T1-weighted MRI of the patient’s pelvis prior to and after three doses of burosumab (0.3 mg/kg)

(A) demonstrates a complete left femoral intramedullary subcapital fracture, right femoral pseudofracture and multiple pelvic fractures. (B) shows complete resolution of the right femoral neck pseudofracture and near complete healing of the left femoral fracture and pelvic fractures.

Given the progression of his bone disease and likely need for bilateral hip arthroplasty, the patient was started on burosumab (0.3 mg/kg) subcutaneously every four weeks. After the first dose, he reported a significant resolution of symptoms mirrored with improvements in laboratory measures. Serum phosphate levels improved from 0.38 mmol/l to 1 mmol/l and alkaline phosphatase levels reduced from 218 IU/l to 175 IU/l. Furthermore, subsequent MRI showed complete resolution of the right femoral head fracture and near complete healing of the left femoral and pelvic fractures (Fig. 1B).

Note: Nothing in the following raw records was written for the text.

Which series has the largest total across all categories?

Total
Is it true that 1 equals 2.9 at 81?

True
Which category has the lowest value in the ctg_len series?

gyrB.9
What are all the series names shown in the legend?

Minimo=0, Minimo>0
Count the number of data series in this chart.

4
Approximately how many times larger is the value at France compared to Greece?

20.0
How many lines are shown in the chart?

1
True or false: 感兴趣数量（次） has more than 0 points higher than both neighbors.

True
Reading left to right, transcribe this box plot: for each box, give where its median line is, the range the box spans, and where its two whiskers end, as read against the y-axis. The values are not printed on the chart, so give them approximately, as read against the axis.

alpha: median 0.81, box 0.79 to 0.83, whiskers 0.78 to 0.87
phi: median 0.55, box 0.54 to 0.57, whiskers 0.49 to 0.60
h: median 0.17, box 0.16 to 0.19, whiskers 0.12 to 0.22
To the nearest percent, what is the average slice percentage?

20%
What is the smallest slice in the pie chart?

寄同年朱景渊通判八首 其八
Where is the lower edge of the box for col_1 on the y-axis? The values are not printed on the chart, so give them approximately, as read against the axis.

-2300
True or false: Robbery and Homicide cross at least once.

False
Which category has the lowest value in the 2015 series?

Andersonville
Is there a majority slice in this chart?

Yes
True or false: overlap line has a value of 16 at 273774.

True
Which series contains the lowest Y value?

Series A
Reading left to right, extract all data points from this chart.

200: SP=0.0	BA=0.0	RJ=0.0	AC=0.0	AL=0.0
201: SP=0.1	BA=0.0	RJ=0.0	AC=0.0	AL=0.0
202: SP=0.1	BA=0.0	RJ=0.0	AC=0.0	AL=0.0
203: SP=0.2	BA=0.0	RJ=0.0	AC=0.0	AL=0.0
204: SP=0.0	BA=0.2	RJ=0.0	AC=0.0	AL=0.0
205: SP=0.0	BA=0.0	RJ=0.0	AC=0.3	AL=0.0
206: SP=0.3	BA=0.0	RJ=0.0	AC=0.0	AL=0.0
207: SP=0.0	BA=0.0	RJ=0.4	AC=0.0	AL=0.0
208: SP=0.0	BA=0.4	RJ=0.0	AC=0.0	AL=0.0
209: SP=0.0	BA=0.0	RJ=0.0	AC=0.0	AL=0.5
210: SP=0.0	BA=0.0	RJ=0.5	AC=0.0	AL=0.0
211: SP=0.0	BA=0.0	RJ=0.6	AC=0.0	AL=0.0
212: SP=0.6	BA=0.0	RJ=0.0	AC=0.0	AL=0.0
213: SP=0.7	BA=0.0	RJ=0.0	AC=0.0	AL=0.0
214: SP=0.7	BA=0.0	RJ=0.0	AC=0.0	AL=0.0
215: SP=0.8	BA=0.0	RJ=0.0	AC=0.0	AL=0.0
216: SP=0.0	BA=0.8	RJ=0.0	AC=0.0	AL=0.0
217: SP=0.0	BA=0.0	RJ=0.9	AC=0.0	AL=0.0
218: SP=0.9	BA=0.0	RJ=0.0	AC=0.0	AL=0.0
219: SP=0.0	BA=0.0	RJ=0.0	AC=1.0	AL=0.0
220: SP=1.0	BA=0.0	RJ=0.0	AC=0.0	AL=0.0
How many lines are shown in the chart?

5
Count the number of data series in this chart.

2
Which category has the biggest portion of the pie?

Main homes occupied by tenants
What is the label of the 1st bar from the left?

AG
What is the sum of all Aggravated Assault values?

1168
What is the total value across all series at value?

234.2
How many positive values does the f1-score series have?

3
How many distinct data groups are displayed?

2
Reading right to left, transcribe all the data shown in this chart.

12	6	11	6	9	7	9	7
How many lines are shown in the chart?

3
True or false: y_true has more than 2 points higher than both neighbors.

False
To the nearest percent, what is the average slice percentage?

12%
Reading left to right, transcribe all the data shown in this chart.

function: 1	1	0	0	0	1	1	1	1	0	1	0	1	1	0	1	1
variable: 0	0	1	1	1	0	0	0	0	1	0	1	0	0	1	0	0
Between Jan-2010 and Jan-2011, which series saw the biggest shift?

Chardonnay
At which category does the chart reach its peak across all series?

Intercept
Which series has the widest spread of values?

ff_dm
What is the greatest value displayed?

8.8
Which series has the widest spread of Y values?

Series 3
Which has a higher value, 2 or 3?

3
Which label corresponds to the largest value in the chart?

The mechanism of iron-induced FGF23 synthesis is incompletely understood, with increases in FGF23 from both iron treatment and iron deficiency [5]. High levels of FGF23 cause diminished bone mineralisation by reducing renal 1α-hydroxylase activity and renal tubular phosphate reabsorption. Additionally, ferric carboxymaltose-induced FGF23 elevation has been suggested to cause secondary hyperparathyroidism and calcitriol deficiency, which subsequently further adds to the hypophosphataemia [6]. Burosumab is a human recombinant monoclonal antibody that binds FGF23 and is licensed for paediatric X-linked hypophosphataemia [7].

We report the first documented use of burosumab in refractory iron-induced FGF23-mediated osteomalacia with successful outcomes including avoidance of costly orthopaedic surgery. This case further highlights the wider clinical advantages of burosumab in other FGF23-mediated diseases.

Funding: No specific funding was received from any funding bodies in the public, commercial or not-for-profit sectors to carry out the work described in this manuscript. M.K.J. is supported by the National Institute for Health Research (NIHR) Oxford Biomedical Research Centre (BRC). The views expressed are those of the author(s) and not necessarily those of the NHS, the NIHR or the Department of Health.

Disclosure statement: M.K.J. has received funding for investigator-initiated grants from Kyowa Hakko Kirin and, as a clinical centre, for the Axles trial in addition to compensation for speaker fees and consultancy for advisory board membership.